RAPID TASK-SOLVING IN NOVEL ENVIRONMENTS

Abstract

We propose the challenge of rapid task-solving in novel environments (RTS), wherein an agent must solve a series of tasks as rapidly as possible in an unfamiliar environment. An effective RTS agent must balance between exploring the unfamiliar environment and solving its current task, all while building a model of the new environment over which it can plan when faced with later tasks. While modern deep RL agents exhibit some of these abilities in isolation, none are suitable for the full RTS challenge. To enable progress toward RTS, we introduce two challenge domains: (1) a minimal RTS challenge called the Memory&Planning Game and (2) One-Shot StreetLearn Navigation, which introduces scale and complexity from real-world data. We demonstrate that state-of-the-art deep RL agents fail at RTS in both domains, and that this failure is due to an inability to plan over gathered knowledge. We develop Episodic Planning Networks (EPNs) and show that deep-RL agents with EPNs excel at RTS, outperforming the nearest baseline by factors of 2-3 and learning to navigate held-out StreetLearn maps within a single episode. We show that EPNs learn to execute a value iteration-like planning algorithm and that they generalize to situations beyond their training experience.

1. INTRODUCTION

An ideal AI system would be useful immediately upon deployment in a new environment, and would become more useful as it gained experience there. Consider for example a household robot deployed in a new home. Ideally, the new owner could turn the robot on and ask it to get started, say, by cleaning the bathroom. The robot would use general knowledge about household layouts to find the bathroom and cleaning supplies. As it carried out this task, it would gather information for use in later tasks, noting for example where the clothes hampers are in the rooms it passes. When faced with its next task, say, doing the laundry, it would use its newfound knowledge of the hamper locations to efficiently collect the laundry. Humans make this kind of rapid task-solving in novel environments (RTS) look easy (Lake et al., 2017) , but as yet it remains an aspiration for AI. Prominent deep RL systems display some of the key abilities required, namely, exploration and planning. But, they need many episodes over which to explore (Ecoffet et al., 2019; Badia et al., 2020) and to learn models for planning (Schrittwieser et al., 2019) . This is in part because they treat each new environment in isolation, relying on generic exploration and planning algorithms. We propose to overcome this limitation by treating RTS as a meta-reinforcement learning (RL) problem, where agents learn exploration policies and planning algorithms from a distribution over RTS challenges.
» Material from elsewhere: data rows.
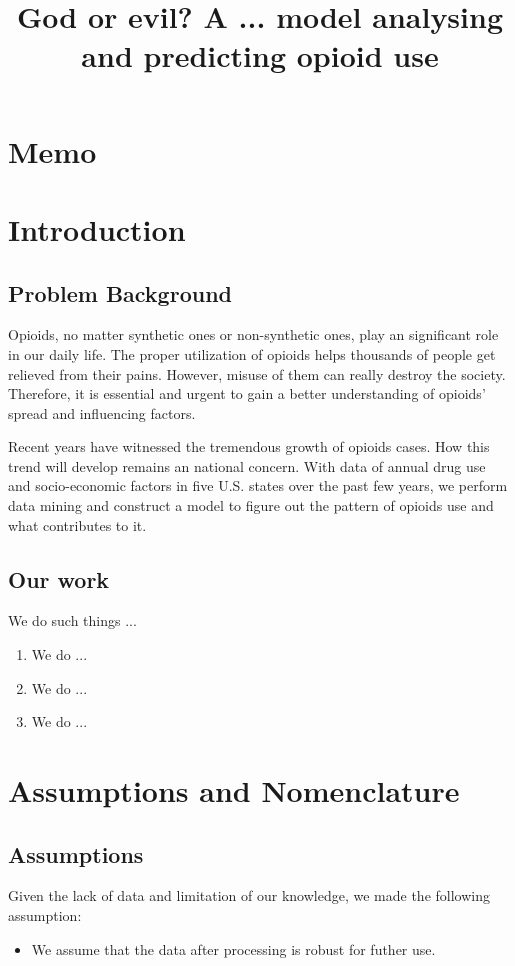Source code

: \documentclass[12pt]{article}
\title{\large God or evil? A ... model analysing and predicting opioid use}  %
\newcommand{\upcite}[1]{\textsuperscript{\textsuperscript{\cite{#1}}}}
\begin{document}

\section*{Memo}
\newpage

\section{Introduction}
\subsection{Problem Background}
Opioids, no matter synthetic ones or non-synthetic ones, play an significant role in our daily life. The proper utilization of opioids helps thousands of people get relieved from their pains. However, misuse of them can really destroy the society. Therefore, it is essential and urgent to gain a better understanding of opioids' spread and influencing factors.

Recent years have witnessed the tremendous growth of opioids cases. How this trend will develop remains an national concern. With data of annual drug use and socio-economic factors in five U.S. states over the past few years, we perform data mining and construct a model to figure out the pattern of opioids use and what contributes to it.


\subsection{Our work}
We do such things ...

\begin{enumerate}[\bfseries 1.]
    \item We do ...
    \item We do ...
    \item We do ...
\end{enumerate}

\section{Assumptions and Nomenclature}
\subsection{Assumptions}
Given the lack of data and limitation of our knowledge, we made the following assumption:
\begin{itemize}
    \item We assume that the data after processing is robust for futher use.
\end{itemize}
\end{document}
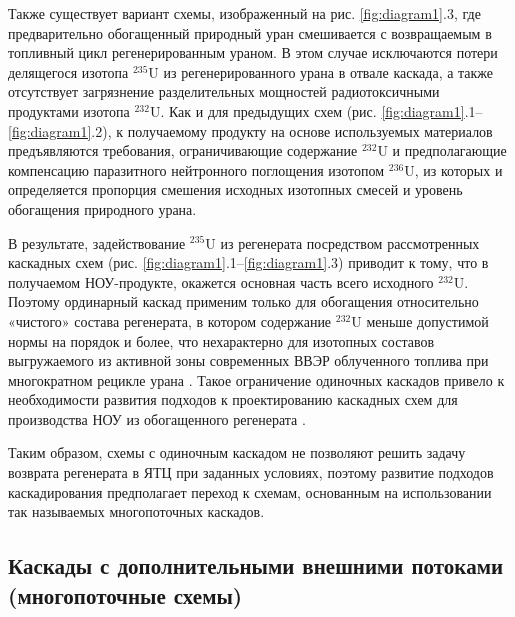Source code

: Также существует вариант схемы, изображенный на рис. \ref{fig:diagram1}.3, где предварительно обогащенный природный уран смешивается с возвращаемым в топливный цикл регенерированным ураном. В этом случае исключаются потери делящегося изотопа $^{235}$U из регенерированного урана в отвале каскада, а также отсутствует загрязнение разделительных мощностей радиотоксичными продуктами изотопа $^{232}$U. Как и для предыдущих схем (рис. \ref{fig:diagram1}.1--\ref{fig:diagram1}.2), к получаемому продукту на основе используемых материалов предъявляются требования, ограничивающие содержание $^{232}$U и предполагающие компенсацию паразитного нейтронного поглощения изотопом $^{236}$U, из которых и определяется пропорция смешения исходных изотопных смесей и уровень обогащения природного урана.


В результате, задействование $^{235}$U из регенерата посредством рассмотренных каскадных схем (рис. \ref{fig:diagram1}.1--\ref{fig:diagram1}.3) приводит к тому, что в получаемом НОУ-продукте, окажется основная часть всего исходного $^{232}$U. Поэтому ординарный каскад применим только для обогащения относительно «чистого» состава регенерата, в котором содержание $^{232}$U меньше допустимой нормы на порядок и более, что нехарактерно для изотопных составов выгружаемого из активной зоны современных ВВЭР облученного топлива при многократном рецикле урана \cite{bormanTehnikoekonomicheskiyAnalizVozmozhnyh2012}. Такое ограничение одиночных каскадов привело к необходимости развития подходов к проектированию каскадных схем для производства НОУ из обогащенного регенерата \cite{sulaberidzeNekotoryhRazdelitelnyhProblemah2004,sulaberidzeProblemsRefinementRecycled4, smirnovKaskadnyeShemyZadachah2012}.

Таким образом, схемы с одиночным каскадом не позволяют решить задачу возврата регенерата в ЯТЦ при заданных условиях, поэтому развитие подходов каскадирования предполагает переход к схемам, основанным на использовании так называемых многопоточных каскадов.

\subsection{Каскады с дополнительными внешними потоками (многопоточные схемы)}

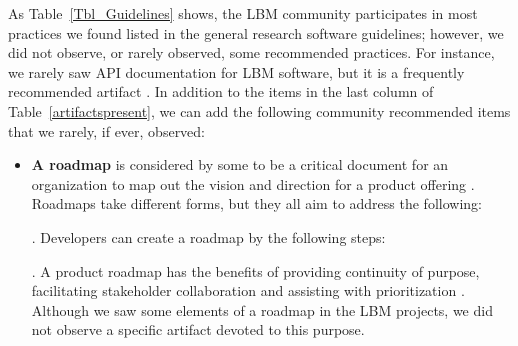 \documentclass[final, 3p, times, authoryear]{elsarticle}
\begin{document}
As Table~\ref{Tbl_Guidelines} shows, the LBM community participates in most
practices we found listed in the general research software guidelines; however,
we did not observe, or rarely observed, some recommended practices. For
instance, we rarely saw API documentation for LBM software, but it is a
frequently recommended artifact \citep{SmithAndRoscoe2018, ThielEtAl2020,
vanGompelEtAl2016, OrvizEtAl2017, SSI2022, Zadka2018}.  In addition to the items
in the last column of Table~\ref{artifactspresent}, we can add the following
community recommended items that we rarely, if ever, observed:

\begin{itemize}

\item \textbf{A roadmap} is considered by some to be a critical document for an
organization to map out the vision and direction for a product offering
\citep{MunchEtAl2019}.  Roadmaps take different forms, but they all aim to
address the following:  \citep{PhaalEtAl2005}.
Developers can create a roadmap by the following steps:
 \citep{VahaniittyEtAl2002}.  A product
roadmap has the benefits of providing continuity of purpose, facilitating
stakeholder collaboration and assisting with prioritization \citep{Pichler2012}.
Although we saw some elements of a roadmap in the LBM projects, we did not
observe a specific artifact devoted to this purpose.


\end{itemize}
\end{document}

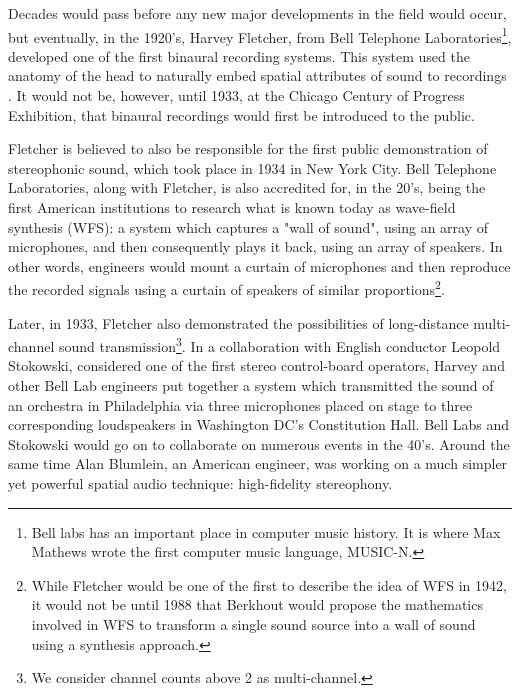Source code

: Decades would pass before any new major developments in the field would occur, but eventually, in the 1920's, Harvey Fletcher, from Bell Telephone Laboratories\footnote{Bell labs has an important place in computer music history. It is where Max Mathews wrote the first computer music language, MUSIC-N.}, developed one of the first binaural recording systems. This system used the anatomy of the head to naturally embed spatial attributes of sound to recordings \cite{harvey1927binaural}. It would not be, however, until 1933, at the Chicago Century of Progress Exhibition, that binaural recordings would first be introduced to the public. 

Fletcher is believed to also be responsible for the first public demonstration of stereophonic sound, which took place in 1934 in New York City. Bell Telephone Laboratories, along with Fletcher, is also accredited for, in the 20's, being the first American institutions to research what is known today as wave-field synthesis (WFS): a system which captures a "wall of sound", using an array of microphones, and then consequently plays it back, using an array of speakers. In other words, engineers would mount a curtain of microphones and then reproduce the recorded signals using a curtain of speakers of similar proportions\cite{fletcher1942hearing}\footnote{While Fletcher would be one of the first to describe the idea of WFS in 1942, it would not be until 1988 that Berkhout would propose the mathematics involved in WFS to transform a single sound source into a wall of sound using a synthesis approach.}.

Later, in 1933, Fletcher also demonstrated the possibilities of long-distance multi-channel sound transmission\footnote{We consider channel counts above 2 as multi-channel.}. In a collaboration with English conductor Leopold Stokowski, considered one of the first stereo control-board operators\cite{mcginn1983stokowski}, Harvey and other Bell Lab engineers put together a system which transmitted the sound of an orchestra in Philadelphia via three microphones placed on stage to three corresponding loudspeakers in Washington DC's Constitution Hall. Bell Labs and Stokowski would go on to collaborate on numerous events in the 40's. Around the same time Alan Blumlein, an American engineer, was working on a much simpler yet powerful spatial audio technique: high-fidelity stereophony. 

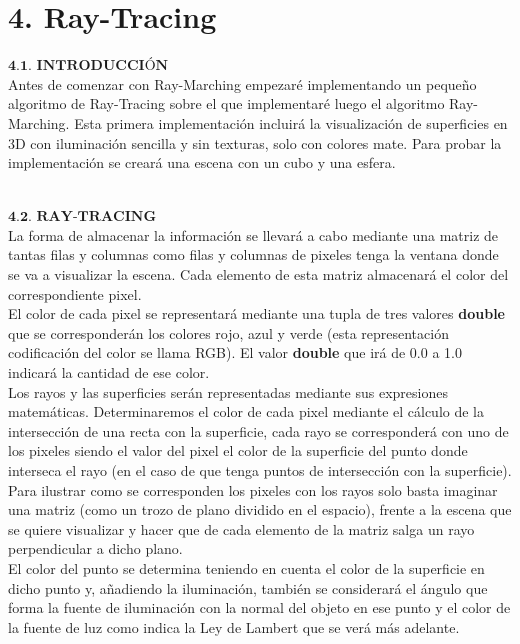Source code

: \chapter*{4. Ray-Tracing}

$\textbf{4.1. INTRODUCCIÓN}$
${ }$\\

Antes de comenzar con Ray-Marching empezaré implementando un pequeño algoritmo de Ray-Tracing sobre el que implementaré luego el algoritmo Ray-Marching. Esta primera implementación incluirá la visualización de superficies en 3D con iluminación sencilla y sin texturas, solo con colores mate. Para probar la implementación se creará una escena con un cubo y una esfera.

${ }$\\
$\textbf{4.2. RAY-TRACING}$
${ }$\\

La forma de almacenar la información se llevará a cabo mediante una matriz de tantas filas y columnas como filas y columnas de pixeles tenga la ventana donde se va a visualizar la escena. Cada elemento de esta matriz almacenará el color del correspondiente pixel.
	${ }$\\	
	
El color de cada pixel se representará mediante una tupla de tres valores \textbf{double} que se corresponderán los colores rojo, azul y verde (esta representación codificación del color se llama RGB). El valor \textbf{double} que irá de 0.0 a 1.0 indicará la cantidad de ese color.
	${ }$\\	
	
Los rayos y las superficies serán representadas mediante sus expresiones matemáticas. Determinaremos el color de cada pixel mediante el cálculo de la intersección de una recta con la superficie, cada rayo se corresponderá con uno de los pixeles siendo el valor del pixel el color de la superficie del punto donde interseca el rayo (en el caso de que tenga puntos de intersección con la superficie). Para ilustrar como se corresponden los pixeles con los rayos solo basta imaginar una matriz (como un trozo de plano dividido en el espacio), frente a la escena que se quiere visualizar y hacer que de cada elemento de la matriz salga un rayo perpendicular a dicho plano.
	${ }$\\	
	
El color del punto se determina teniendo en cuenta el color de la superficie en dicho punto y, añadiendo la iluminación, también se considerará el ángulo que forma la fuente de iluminación con la normal del objeto en ese punto y el color de la fuente de luz como indica la Ley de Lambert que se verá más adelante.
	${ }$\\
Our contributions are to: 1. Develop two domains for studying meta-learned RTS: the minimal and interpretable Mem-ory&Planning Game and the scaled-up One-Shot StreetLearn. 2. Show that previous meta-RL agents fail at RTS because of limitations in their ability to plan using recently gathered information. 4. Show that EPNs learn exploration and planning algorithms that generalize to larger problems than those seen in training. 5. Demonstrate that EPNs learn a value iteration-like planning algorithm that iteratively propagates information about state-state connectivity outward from the goal state.

2. PROBLEM FORMULATION

Our objective is to build agents that can maximize reward over a sequence of tasks in a novel environment. Our basic approach is to have agents learn to do this through exposure to distributions over multi-task environments. To define such a distribution, we first formalize the notion of an environment e as a 4-tuple (S, A, P a , R) consisting of states, actions, a state-action transition function, and a distribution over reward functions. We then define the notion of a task t in environment e as a Markov decision process (MDP) (S, A, P a , r) that results from sampling a reward function r from R. We can now define a framework for learning to solve tasks in novel environments as a simple generalization of the popular meta-RL framework (Wang et al., 2017; Duan et al., 2016) . In meta-RL, the agent is trained on MDPs (S, A, P a , r) sampled from a task distribution D. In the rapid task-solving in novel environments (RTS) paradigm, we instead sample problems by first sampling an environment e from an environment distribution E, then sequentially sampling tasks, i.e. MDPs, from that environment's reward function distribution (see Figure 1 ). An agent can be trained for RTS by maximizing the following objective: E e∼E [E r∼Re [J e,r (θ)]], where J e,r is the expected reward in environment e with reward function r. When there is only one reward function per environment, the inner expectation disappears and we recover the usual meta-RL objective E e∼E [J e (θ)]. RTS can be viewed as meta-RL with the added complication that the reward function changes within the inner learning loop.



Figure 1: (a) Rapid Task Solving in Novel Environments (RTS) setup. A new environment is sampled in every episode. Each episode consists of a sequence of tasks which are defined by sampling a new goal state and a new initial state. The agent has a fixed number of steps per episode to complete as many tasks as possible. (b) Episodic Planning Network (EPN) architecture. The EPN uses multiple iterations of a single shared self-attention function over memories retrieved from an episodic storage.